» **課題**
以下のエントリから、「partitioning」という語を含む行をすべて書き写して示しなさい。

(データセットのエントリ)
◆ ◆ ◆ ◆ ◆

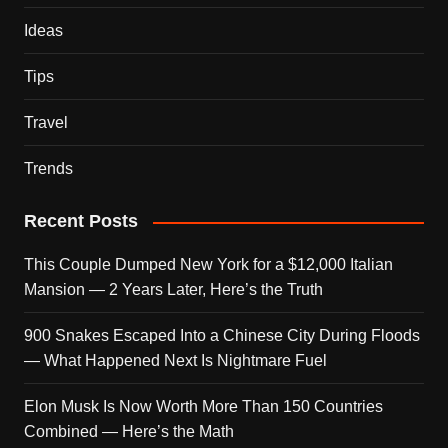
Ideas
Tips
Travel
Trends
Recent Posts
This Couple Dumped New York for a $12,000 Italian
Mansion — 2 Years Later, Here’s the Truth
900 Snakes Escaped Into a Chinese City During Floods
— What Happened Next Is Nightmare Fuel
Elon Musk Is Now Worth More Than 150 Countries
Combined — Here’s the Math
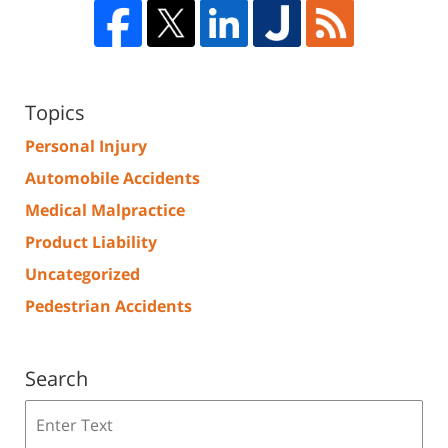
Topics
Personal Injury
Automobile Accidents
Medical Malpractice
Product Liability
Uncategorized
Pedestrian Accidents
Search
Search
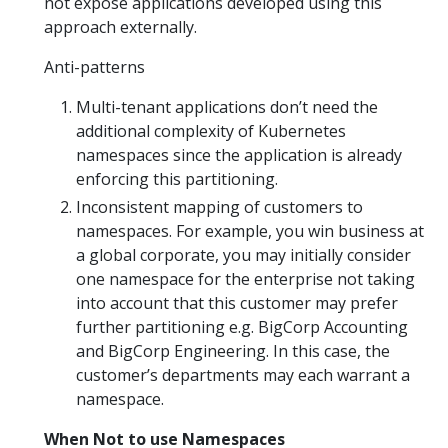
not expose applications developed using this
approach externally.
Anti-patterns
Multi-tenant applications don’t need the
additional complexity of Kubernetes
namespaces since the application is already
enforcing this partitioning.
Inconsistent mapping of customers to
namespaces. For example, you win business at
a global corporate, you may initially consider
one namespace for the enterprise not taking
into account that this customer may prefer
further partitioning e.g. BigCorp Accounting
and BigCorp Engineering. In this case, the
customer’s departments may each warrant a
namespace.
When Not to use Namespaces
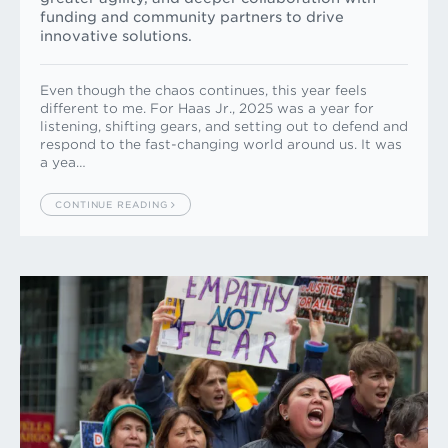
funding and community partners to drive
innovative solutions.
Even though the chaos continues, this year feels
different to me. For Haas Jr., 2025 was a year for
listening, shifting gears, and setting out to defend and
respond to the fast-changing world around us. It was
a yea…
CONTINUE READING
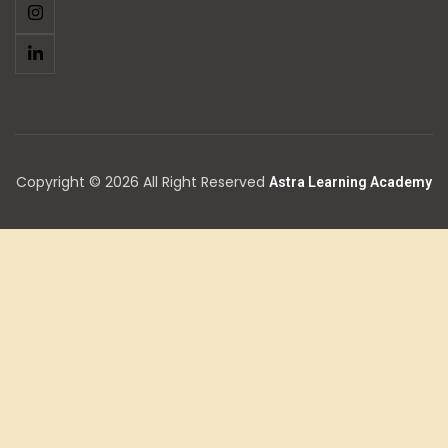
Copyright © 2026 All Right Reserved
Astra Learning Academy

◆ ◆ ◆ ◆ ◆

» **解答**
enforcing this partitioning.
further partitioning e.g. BigCorp Accounting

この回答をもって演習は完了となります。